La soirée du 20 mai 2016 au LS Jazz Project (Jazz au collège JB de La Salle - Lyon) a su conserver toute sa lucidité et sa nature ondoyante pour assumer sa pertinence. Le point d’appui fut de ne pas nous ennuyer une seule seconde. Les trois musiciens s’articulèrent avec une précision dévoilée, pour parvenir à mesure consentie, à ne rien regretter et ne rien perdre de ces échappées expérimentales, qu’ils venaient organiser dans cette toute première occasion.
Pour attiser cet attrape notes, ils durent partir du pré-subjectif conçu dans un autre lieu un autre ancrage contextuel, qui lie souvent le compositeur à ses affects personnels.
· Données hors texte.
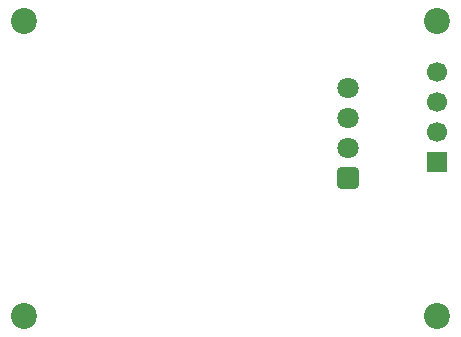
<source format=gbs>
%TF.GenerationSoftware,KiCad,Pcbnew,9.0.6*%
%TF.CreationDate,2025-11-11T11:50:20+01:00*%
%TF.ProjectId,tankuhr,74616e6b-7568-4722-9e6b-696361645f70,rev?*%
%TF.SameCoordinates,Original*%
%TF.FileFunction,Soldermask,Bot*%
%TF.FilePolarity,Negative*%
%FSLAX46Y46*%
G04 Gerber Fmt 4.6, Leading zero omitted, Abs format (unit mm)*
G04 Created by KiCad (PCBNEW 9.0.6) date 2025-11-11 11:50:20*
%MOMM*%
%LPD*%
G01*
G04 APERTURE LIST*
G04 Aperture macros list*
%AMRoundRect*
0 Rectangle with rounded corners*
0 $1 Rounding radius*
0 $2 $3 $4 $5 $6 $7 $8 $9 X,Y pos of 4 corners*
0 Add a 4 corners polygon primitive as box body*
4,1,4,$2,$3,$4,$5,$6,$7,$8,$9,$2,$3,0*
0 Add four circle primitives for the rounded corners*
1,1,$1+$1,$2,$3*
1,1,$1+$1,$4,$5*
1,1,$1+$1,$6,$7*
1,1,$1+$1,$8,$9*
0 Add four rect primitives between the rounded corners*
20,1,$1+$1,$2,$3,$4,$5,0*
20,1,$1+$1,$4,$5,$6,$7,0*
20,1,$1+$1,$6,$7,$8,$9,0*
20,1,$1+$1,$8,$9,$2,$3,0*%
G04 Aperture macros list end*
%ADD10RoundRect,0.250000X0.650000X0.650000X-0.650000X0.650000X-0.650000X-0.650000X0.650000X-0.650000X0*%
%ADD11C,1.800000*%
%ADD12R,1.700000X1.700000*%
%ADD13C,1.700000*%
%ADD14C,2.200000*%
G04 APERTURE END LIST*
D10*
%TO.C,U1*%
X59967500Y-60810000D03*
D11*
X59967500Y-58270000D03*
X59967500Y-55730000D03*
X59967500Y-53190000D03*
%TD*%
D12*
%TO.C,J1*%
X67500000Y-59500000D03*
D13*
X67500000Y-56960000D03*
X67500000Y-54420000D03*
X67500000Y-51880000D03*
%TD*%
D14*
%TO.C,H1*%
X32500000Y-47500000D03*
%TD*%
%TO.C,H3*%
X32500000Y-72500000D03*
%TD*%
%TO.C,H4*%
X67500000Y-72500000D03*
%TD*%
%TO.C,H2*%
X67500000Y-47500000D03*
%TD*%
M02*

</source>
Le saxophoniste Daniel Erdmann nous démontrera ce qui peut déclencher ce genre de processus. Pour sa part la simple vision d’un footballeur fut déterminante à elle seule pour se tailler une ritournelle et venir l’exploiter dans ses moindres détails.

La musique détient sa propre notion du temps. Celui-ci varie à l’initiative de ceux qui savent le faire fructifier, sans s’enchaîner pour autant à n’importe quelle valeur. Les instants de ce soir-là s’agripperont aux matérialisations ponctuelles. Elles apparaîtront à l’identique des bons mots que l’on perçoit dans un échange. Lorsque les protagonistes l’acceptent et savent accomplir cet exploit de communication. Fort heureusement nos trois énonciateurs surent très vite s’unir à cette conception quasiment acquise pour eux. Et l’enjeu est bien là dans ce genre de rencontre inédite, s’entendre avec sa propre formule langagière, comprendre celle de l’autre l’alter ego et ne rien renier de son authenticité. Cette notion traversera cet échange pour sentir au plus près et au plus juste l’acte intuitif délibérément accompli.

Cette salle de classe offre un perchoir à la hauteur du défi. Il consiste à amener un jeune public à y croiser le chemin du Jazz, cette musique marginalisée dans les médias nationaux. Le lieu n’a d’ailleurs pas d’importance. Il pourrait s’agir d’une salle dite de spectacle, une rue piétonne, une librairie de quartier, le résultat serait le même. Ce qui importe, relève des motivations intentionnelles de ceux qui colportent ce désir. Puisque d’après Paul Valéry « Il ne faut pas que les dieux demeurent sans toit, et les âmes sans spectacles ».

Lorsqu’on sent les musiciens disparaître derrière leurs instruments, c’est plutôt un bon signe de survie pour la musique. Cela veut dire qu’ils s’immergent en totalité en lui, pour s’y fondre et provoquer une unité. La notoriété de certains les amène à se réfugier dans un narcissisme débordant. Ils se placent au centre d’une plateforme mais refusent parfois qu’on les immortalise sur de la pellicule, c’est tout juste si l’on a le droit de respirer en les écoutant. Les photos accolées à la présente prétention textuelle témoignent qu’il n’en fut pas question dans l’heure que nous avons partagée avec nos passionnants développeurs d’idées.

Pour commencer chaque approche une phase embryonnaire sortait de la matrice instrumentale. Le développement s’accordait à la suite de ce processus pour répondre à des actions extrêmement diversifiées. Les résultats obtenus étaient véritablement dignes d’intérêt, dans la manière dont ils diffusaient les réflexions enrichies des thèmes, lorsque se fiabilisait l’intervention de chacun.

Il y avait entre Anne Quillier (claviers) Daniel Erdmann et Bruno Tocanne (batterie) une triple complicité d’échange incontournable, pour développer le frissonnement nécessaire aux modulations clandestines sorties du chapeau à malice, des cordes vibrantes, du tuyau respiratoire et des rebonds rythmiques. Ces trois effets réunis auront pour fonction de dénoyauter des captages en état de délivrances, sans susurrer sans extravaguer. Le propos ne se vouait pas à du remplissage pour occuper l’espace ou diffuser un brassage échappé d’un repli stratégique. Ils s’éviteront cet écueil pour nous conduire vers des impacts sensoriels, proches du point nodal musicalement densifié.